- TEXT EXCERPT:
════════════════

This announcement is neither an offer to purchase nor a solicitation of an
offer to sell Shares. The Offer is made solely by the Offer to Purchase dated
October 6, 1994, the Supplement thereto to be dated October 26, 1994, and the
related Letters of Transmittal and is being made to all holders of Shares. The
Offer is not being made to (nor will tenders be accepted from or on behalf of)
holders of Shares in any jurisdiction in which the making of the Offer or the
acceptance thereof would not be in compliance with the laws of such
jurisdiction. In any jurisdiction where the securities, blue sky or other laws
require the Offer to be made by a licensed broker or dealer, the Offer shall
be deemed to be made on behalf of CE Acquisition Company, Inc. by Gleacher &
Co. Inc. or one or more registered brokers or dealers licensed under the laws
of such jurisdiction. 

                         CE ACQUISITION COMPANY, INC.
                         A WHOLLY OWNED SUBSIDIARY OF
                        CALIFORNIA ENERGY COMPANY, INC.

════════════════

- Dataset entries:
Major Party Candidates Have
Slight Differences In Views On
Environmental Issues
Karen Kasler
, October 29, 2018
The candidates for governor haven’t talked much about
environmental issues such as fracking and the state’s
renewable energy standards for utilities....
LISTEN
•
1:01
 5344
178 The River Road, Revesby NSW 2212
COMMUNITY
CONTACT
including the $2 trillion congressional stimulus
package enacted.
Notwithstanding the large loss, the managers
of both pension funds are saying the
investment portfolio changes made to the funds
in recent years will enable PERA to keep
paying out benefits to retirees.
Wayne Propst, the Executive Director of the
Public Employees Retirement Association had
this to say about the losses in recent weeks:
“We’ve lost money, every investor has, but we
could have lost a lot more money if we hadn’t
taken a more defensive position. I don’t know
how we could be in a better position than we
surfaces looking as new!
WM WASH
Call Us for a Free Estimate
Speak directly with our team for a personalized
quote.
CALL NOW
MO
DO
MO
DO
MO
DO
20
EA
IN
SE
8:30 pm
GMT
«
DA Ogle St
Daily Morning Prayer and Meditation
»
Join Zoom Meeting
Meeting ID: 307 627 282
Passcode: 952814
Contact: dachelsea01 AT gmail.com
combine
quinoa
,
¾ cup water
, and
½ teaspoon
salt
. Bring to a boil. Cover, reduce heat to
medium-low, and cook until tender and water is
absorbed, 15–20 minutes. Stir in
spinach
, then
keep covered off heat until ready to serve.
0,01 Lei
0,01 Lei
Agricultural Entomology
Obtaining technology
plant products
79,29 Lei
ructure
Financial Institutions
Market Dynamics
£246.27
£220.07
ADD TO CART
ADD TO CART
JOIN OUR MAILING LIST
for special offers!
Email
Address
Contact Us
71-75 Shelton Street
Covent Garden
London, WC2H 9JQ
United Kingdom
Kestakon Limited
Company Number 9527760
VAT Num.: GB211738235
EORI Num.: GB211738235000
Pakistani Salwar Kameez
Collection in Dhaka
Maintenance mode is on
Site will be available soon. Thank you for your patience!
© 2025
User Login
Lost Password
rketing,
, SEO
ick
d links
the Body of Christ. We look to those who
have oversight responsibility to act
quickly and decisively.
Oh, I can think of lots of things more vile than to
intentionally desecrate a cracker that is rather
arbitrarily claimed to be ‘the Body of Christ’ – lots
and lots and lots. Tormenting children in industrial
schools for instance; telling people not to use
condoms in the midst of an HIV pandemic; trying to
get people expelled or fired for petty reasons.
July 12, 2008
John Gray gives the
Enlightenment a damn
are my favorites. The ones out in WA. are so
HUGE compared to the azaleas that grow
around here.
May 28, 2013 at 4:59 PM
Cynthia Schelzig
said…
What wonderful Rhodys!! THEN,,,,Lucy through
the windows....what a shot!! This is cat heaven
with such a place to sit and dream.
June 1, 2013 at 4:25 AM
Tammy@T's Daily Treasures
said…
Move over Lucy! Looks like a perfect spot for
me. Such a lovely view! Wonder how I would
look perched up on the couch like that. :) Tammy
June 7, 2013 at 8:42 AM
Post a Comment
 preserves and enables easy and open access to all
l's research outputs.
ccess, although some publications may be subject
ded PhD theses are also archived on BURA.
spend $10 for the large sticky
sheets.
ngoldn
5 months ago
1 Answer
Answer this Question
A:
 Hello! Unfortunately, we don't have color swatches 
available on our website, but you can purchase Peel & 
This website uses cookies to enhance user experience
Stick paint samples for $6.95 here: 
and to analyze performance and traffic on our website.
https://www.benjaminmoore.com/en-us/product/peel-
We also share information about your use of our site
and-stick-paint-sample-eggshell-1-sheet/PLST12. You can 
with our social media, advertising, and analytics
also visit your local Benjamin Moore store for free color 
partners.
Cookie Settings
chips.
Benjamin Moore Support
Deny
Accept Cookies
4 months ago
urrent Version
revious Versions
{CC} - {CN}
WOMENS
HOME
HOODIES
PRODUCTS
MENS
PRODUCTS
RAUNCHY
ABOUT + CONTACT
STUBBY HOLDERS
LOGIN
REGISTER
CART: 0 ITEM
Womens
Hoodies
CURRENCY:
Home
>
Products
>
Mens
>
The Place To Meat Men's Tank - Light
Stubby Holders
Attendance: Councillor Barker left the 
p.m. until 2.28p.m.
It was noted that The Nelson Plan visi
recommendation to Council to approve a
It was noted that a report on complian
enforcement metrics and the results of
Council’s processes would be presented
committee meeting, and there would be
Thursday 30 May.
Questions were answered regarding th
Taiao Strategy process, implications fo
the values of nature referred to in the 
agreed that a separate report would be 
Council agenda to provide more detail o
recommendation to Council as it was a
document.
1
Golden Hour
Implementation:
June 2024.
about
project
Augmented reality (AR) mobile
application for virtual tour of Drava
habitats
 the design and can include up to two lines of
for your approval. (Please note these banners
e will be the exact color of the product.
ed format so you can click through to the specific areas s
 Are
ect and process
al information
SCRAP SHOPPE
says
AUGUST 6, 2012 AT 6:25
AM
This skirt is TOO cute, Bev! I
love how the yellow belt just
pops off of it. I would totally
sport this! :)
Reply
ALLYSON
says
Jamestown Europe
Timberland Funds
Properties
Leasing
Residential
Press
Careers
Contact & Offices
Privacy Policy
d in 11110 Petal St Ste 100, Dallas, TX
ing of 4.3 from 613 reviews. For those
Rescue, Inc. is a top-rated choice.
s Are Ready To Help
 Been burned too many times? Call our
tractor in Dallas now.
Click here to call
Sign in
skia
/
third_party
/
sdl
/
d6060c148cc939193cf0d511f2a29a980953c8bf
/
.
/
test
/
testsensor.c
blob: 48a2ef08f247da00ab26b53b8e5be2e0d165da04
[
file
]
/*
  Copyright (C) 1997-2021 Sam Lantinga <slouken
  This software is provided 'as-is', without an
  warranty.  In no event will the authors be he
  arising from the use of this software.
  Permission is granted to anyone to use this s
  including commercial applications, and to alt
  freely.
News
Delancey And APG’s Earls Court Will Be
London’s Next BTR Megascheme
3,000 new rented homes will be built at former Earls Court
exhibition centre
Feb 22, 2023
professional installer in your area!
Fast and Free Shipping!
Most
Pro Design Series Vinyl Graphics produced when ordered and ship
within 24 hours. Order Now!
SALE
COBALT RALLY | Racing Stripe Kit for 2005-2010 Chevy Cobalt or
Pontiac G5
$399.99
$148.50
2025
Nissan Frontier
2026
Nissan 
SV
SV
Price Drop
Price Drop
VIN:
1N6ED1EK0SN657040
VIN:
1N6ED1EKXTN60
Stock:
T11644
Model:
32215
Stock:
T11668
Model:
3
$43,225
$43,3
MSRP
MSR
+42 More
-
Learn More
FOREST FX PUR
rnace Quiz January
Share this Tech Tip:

════════════════

- EXERCISE PROMPT: Copy out the tender offer announcement above in full, reproducing every word, line break, and punctuation mark as it appears.

- ANSWER SECTION:
This announcement is neither an offer to purchase nor a solicitation of an
offer to sell Shares. The Offer is made solely by the Offer to Purchase dated
October 6, 1994, the Supplement thereto to be dated October 26, 1994, and the
related Letters of Transmittal and is being made to all holders of Shares. The
Offer is not being made to (nor will tenders be accepted from or on behalf of)
holders of Shares in any jurisdiction in which the making of the Offer or the
acceptance thereof would not be in compliance with the laws of such
jurisdiction. In any jurisdiction where the securities, blue sky or other laws
require the Offer to be made by a licensed broker or dealer, the Offer shall
be deemed to be made on behalf of CE Acquisition Company, Inc. by Gleacher &
Co. Inc. or one or more registered brokers or dealers licensed under the laws
of such jurisdiction. 

                         CE ACQUISITION COMPANY, INC.
                         A WHOLLY OWNED SUBSIDIARY OF
                        CALIFORNIA ENERGY COMPANY, INC.